■ **Exercise instructions**: Please give back only the lines below from the one containing "CY-1152 CycLex<sup>®</sup> SIRT2 Deacetylase" to the one containing "<sup>2</sup> Center for", each repeated word for word, both ends included.

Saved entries
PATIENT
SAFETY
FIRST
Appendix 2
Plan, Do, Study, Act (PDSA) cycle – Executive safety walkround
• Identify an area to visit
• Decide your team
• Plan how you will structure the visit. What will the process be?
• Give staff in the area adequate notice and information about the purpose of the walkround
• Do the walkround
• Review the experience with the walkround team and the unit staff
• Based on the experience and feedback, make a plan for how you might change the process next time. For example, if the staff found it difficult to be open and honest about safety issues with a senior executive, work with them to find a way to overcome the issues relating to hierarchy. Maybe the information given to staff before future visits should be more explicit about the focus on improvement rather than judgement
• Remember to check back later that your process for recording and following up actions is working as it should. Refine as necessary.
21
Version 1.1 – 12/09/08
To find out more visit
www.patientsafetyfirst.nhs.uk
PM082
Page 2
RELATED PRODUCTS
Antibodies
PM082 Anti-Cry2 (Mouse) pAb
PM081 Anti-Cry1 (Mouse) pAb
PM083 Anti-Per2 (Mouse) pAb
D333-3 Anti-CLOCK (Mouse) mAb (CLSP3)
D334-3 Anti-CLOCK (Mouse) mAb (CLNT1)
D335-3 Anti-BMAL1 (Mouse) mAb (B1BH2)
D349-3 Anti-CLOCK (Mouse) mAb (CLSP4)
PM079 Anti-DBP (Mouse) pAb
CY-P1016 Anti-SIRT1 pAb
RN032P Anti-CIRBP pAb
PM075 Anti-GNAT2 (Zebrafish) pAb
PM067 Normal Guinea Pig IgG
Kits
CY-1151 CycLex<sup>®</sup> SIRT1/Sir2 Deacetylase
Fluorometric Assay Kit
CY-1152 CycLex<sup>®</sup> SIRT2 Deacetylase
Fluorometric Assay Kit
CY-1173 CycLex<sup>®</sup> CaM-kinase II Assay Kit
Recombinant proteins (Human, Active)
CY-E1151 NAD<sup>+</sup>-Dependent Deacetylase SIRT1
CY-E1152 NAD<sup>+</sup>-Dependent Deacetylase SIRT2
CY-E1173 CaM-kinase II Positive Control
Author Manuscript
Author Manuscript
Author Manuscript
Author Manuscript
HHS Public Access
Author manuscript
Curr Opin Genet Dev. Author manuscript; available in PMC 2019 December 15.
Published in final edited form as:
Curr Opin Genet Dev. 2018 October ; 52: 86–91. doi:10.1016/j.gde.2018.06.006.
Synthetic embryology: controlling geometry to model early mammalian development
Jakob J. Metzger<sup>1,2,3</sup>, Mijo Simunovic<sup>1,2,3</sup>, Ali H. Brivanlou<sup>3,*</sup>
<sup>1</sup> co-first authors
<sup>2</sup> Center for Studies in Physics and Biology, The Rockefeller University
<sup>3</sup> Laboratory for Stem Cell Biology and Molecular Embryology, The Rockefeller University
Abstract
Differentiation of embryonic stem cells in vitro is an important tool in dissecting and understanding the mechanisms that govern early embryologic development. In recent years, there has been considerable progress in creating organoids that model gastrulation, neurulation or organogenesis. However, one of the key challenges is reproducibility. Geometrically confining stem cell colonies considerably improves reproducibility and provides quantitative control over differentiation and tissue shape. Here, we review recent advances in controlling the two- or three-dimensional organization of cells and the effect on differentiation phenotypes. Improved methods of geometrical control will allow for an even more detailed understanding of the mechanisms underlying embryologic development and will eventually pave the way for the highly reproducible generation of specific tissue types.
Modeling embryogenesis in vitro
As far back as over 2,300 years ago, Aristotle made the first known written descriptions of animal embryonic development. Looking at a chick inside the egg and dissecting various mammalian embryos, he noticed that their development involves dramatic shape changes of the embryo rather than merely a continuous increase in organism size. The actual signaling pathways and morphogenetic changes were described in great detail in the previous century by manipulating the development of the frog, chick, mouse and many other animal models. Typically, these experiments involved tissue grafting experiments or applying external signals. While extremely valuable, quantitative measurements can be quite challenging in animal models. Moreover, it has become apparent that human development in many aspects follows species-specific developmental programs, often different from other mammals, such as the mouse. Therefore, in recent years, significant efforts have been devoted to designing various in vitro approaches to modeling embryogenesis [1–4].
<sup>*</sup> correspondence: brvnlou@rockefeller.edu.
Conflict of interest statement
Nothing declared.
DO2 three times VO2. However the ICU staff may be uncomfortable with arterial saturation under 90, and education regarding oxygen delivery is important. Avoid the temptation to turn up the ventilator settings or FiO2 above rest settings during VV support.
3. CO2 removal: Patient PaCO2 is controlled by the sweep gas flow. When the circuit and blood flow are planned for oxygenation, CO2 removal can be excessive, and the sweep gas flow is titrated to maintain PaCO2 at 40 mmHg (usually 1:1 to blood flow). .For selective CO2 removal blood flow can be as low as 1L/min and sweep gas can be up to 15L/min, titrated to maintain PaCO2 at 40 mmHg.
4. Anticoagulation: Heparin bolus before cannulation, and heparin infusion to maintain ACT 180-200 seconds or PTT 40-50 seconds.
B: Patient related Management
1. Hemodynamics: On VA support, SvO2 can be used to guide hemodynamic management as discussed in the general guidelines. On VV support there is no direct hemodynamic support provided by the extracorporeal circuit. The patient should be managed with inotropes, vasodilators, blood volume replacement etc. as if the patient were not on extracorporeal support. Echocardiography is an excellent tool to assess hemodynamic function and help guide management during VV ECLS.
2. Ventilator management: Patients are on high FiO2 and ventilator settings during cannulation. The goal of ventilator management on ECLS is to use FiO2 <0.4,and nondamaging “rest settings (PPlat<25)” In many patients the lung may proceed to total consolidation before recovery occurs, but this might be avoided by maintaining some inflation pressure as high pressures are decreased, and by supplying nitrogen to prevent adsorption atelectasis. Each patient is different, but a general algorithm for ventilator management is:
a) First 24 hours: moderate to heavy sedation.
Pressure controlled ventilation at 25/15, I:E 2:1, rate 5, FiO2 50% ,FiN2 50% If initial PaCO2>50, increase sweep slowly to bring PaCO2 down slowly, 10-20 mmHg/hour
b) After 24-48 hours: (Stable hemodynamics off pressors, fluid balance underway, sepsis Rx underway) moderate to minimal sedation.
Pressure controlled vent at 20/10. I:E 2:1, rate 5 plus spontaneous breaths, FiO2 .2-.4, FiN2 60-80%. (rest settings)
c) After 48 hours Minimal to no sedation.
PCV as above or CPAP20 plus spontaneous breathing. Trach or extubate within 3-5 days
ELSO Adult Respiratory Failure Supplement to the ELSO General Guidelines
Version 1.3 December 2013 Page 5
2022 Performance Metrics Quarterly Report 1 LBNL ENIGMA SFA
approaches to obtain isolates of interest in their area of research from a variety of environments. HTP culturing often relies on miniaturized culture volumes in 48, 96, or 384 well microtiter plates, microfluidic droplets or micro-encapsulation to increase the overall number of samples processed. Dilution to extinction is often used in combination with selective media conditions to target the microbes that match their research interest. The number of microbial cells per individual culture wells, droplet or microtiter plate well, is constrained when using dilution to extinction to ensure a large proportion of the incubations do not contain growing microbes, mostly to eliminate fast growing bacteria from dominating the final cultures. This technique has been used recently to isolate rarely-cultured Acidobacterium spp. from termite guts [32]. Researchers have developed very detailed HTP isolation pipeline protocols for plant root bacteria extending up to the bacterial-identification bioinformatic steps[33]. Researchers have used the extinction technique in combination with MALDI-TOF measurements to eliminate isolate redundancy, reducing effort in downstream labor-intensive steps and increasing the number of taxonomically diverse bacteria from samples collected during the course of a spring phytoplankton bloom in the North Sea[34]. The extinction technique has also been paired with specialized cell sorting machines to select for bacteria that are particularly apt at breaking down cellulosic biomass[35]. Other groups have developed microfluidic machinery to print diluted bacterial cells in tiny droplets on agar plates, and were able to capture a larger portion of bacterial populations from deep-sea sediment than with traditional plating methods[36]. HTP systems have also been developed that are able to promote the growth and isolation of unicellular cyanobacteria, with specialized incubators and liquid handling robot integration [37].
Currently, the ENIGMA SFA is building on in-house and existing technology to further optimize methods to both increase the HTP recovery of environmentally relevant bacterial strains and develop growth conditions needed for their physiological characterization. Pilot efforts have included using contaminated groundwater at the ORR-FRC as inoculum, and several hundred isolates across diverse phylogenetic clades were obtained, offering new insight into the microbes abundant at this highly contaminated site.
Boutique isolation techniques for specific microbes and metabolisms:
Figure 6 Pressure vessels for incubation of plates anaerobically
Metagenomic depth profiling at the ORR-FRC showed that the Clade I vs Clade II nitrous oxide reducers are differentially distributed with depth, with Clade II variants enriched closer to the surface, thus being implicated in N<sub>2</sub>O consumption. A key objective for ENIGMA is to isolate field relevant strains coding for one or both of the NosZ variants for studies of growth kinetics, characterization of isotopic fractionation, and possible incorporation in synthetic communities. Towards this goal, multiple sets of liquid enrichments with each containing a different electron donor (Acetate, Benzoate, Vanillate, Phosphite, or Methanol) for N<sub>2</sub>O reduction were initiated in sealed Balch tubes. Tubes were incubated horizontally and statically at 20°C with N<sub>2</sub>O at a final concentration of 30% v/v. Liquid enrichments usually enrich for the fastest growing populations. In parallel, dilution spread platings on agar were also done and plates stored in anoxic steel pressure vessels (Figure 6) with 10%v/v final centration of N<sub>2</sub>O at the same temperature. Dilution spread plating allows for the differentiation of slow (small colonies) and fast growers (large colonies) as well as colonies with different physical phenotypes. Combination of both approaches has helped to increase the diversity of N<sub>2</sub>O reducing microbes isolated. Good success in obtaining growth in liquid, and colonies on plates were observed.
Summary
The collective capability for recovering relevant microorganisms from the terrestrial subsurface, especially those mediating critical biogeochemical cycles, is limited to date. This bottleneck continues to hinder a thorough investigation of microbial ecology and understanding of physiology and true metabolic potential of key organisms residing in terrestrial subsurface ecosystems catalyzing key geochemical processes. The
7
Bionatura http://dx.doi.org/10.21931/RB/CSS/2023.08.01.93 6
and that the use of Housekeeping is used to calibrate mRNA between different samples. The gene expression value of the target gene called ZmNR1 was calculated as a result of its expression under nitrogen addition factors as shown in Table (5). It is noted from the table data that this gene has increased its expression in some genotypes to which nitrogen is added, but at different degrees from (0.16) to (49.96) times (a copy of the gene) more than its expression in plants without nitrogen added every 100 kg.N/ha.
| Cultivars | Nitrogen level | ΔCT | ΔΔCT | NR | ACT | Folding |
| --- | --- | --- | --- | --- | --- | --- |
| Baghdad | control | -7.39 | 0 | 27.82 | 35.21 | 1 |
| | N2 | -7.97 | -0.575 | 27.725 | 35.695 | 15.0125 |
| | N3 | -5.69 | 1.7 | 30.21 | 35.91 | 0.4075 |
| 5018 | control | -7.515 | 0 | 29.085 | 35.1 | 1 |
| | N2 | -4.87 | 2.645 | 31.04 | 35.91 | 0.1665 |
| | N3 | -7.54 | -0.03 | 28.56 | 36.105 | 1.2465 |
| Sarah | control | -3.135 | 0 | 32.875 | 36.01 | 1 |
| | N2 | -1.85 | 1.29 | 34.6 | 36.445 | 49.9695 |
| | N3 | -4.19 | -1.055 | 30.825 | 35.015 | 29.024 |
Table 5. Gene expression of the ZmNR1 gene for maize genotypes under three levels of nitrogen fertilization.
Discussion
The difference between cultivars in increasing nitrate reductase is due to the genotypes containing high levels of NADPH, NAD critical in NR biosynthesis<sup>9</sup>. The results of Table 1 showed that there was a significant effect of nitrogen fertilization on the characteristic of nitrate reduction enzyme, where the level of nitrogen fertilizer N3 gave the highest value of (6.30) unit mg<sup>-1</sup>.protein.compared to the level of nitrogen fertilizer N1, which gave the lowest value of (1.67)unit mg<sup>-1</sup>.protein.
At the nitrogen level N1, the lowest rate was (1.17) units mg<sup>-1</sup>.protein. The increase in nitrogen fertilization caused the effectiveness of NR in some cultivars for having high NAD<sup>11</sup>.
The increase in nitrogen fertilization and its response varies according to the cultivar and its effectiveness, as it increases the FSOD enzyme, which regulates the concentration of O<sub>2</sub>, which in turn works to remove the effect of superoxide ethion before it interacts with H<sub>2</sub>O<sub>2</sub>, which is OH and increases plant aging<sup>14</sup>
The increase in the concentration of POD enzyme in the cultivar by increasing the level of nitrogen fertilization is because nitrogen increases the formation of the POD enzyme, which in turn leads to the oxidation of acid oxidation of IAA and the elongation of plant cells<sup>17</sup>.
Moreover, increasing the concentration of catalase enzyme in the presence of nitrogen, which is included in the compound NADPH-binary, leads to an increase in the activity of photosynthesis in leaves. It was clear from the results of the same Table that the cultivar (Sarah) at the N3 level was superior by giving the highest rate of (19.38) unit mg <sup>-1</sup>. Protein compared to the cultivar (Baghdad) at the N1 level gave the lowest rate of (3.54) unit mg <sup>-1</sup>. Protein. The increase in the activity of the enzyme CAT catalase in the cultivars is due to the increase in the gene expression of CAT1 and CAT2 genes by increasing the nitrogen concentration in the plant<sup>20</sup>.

■ **Exercise output**:
CY-1152 CycLex<sup>®</sup> SIRT2 Deacetylase
Fluorometric Assay Kit
CY-1173 CycLex<sup>®</sup> CaM-kinase II Assay Kit
Recombinant proteins (Human, Active)
CY-E1151 NAD<sup>+</sup>-Dependent Deacetylase SIRT1
CY-E1152 NAD<sup>+</sup>-Dependent Deacetylase SIRT2
CY-E1173 CaM-kinase II Positive Control
Author Manuscript
Author Manuscript
Author Manuscript
Author Manuscript
HHS Public Access
Author manuscript
Curr Opin Genet Dev. Author manuscript; available in PMC 2019 December 15.
Published in final edited form as:
Curr Opin Genet Dev. 2018 October ; 52: 86–91. doi:10.1016/j.gde.2018.06.006.
Synthetic embryology: controlling geometry to model early mammalian development
Jakob J. Metzger<sup>1,2,3</sup>, Mijo Simunovic<sup>1,2,3</sup>, Ali H. Brivanlou<sup>3,*</sup>
<sup>1</sup> co-first authors
<sup>2</sup> Center for Studies in Physics and Biology, The Rockefeller University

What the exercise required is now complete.